Transformation and amplification of light modulated by a traveling wave with a relatively low frequency

TL;DR

This paper demonstrates that modulating an optical resonator with a low-frequency traveling wave can significantly amplify light and generate multiple frequency comb lines, overcoming limitations of traditional waveguide modulation.

Contribution

It introduces a novel method of amplifying light using low-frequency traveling wave modulation in optical resonators, unlike prior waveguide-based approaches.

Findings

Strong amplification of light in optical resonators achieved.

Generation of multiple comb lines within a narrow frequency band.

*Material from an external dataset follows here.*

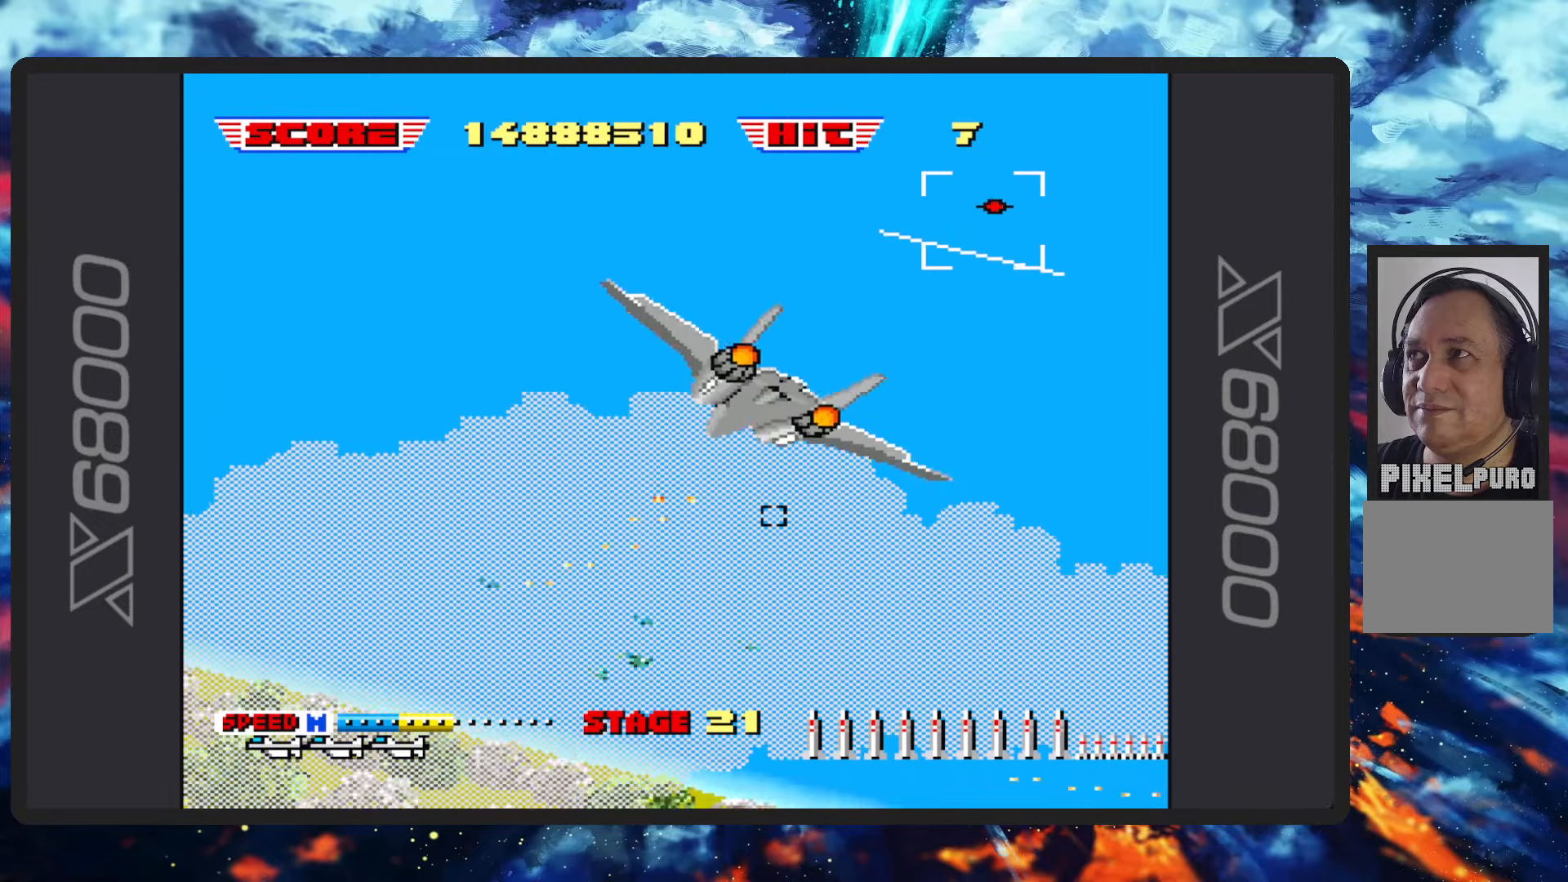
{"buttons": ["B"], "left_stick": "center", "events": [[16, "left_stick", "down-right"], [484, "left_stick", "center"]]}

Amplification occurs despite low modulation frequency and phase velocity.

Abstract

The behavior of electromagnetic waves in media modulated in both time and space, extensively studied decades ago, has recently attracted renewed attention. In this work, we address a central question of this research: can light at an initial frequency $\omega_{0}$ be amplified solely by pumping with a traveling wave of much lower frequency $\omega_{p} \ll \omega_{0}$? In general, the bandwidth of the modulation-induced optical frequency-comb spectrum increases substantially when the phase velocity of the traveling wave, $v_{p}$, approaches the phase velocity of light, $v_{0}$. However, in realistic photonic waveguides, the resulting amplification remains negligible due to the unfeasible modulation strengths and waveguide parameters required. In contrast, we demonstrate that modulating an optical resonator with a traveling wave of frequency $\omega_{p}$ and phase velocity $v_{p}$ much smaller than the frequency $\omega_{0}$ and phase velocity $v_{0}$ of light can produce strong amplification. This effect is accompanied by conversion into multiple comb lines within a relatively narrow frequency band.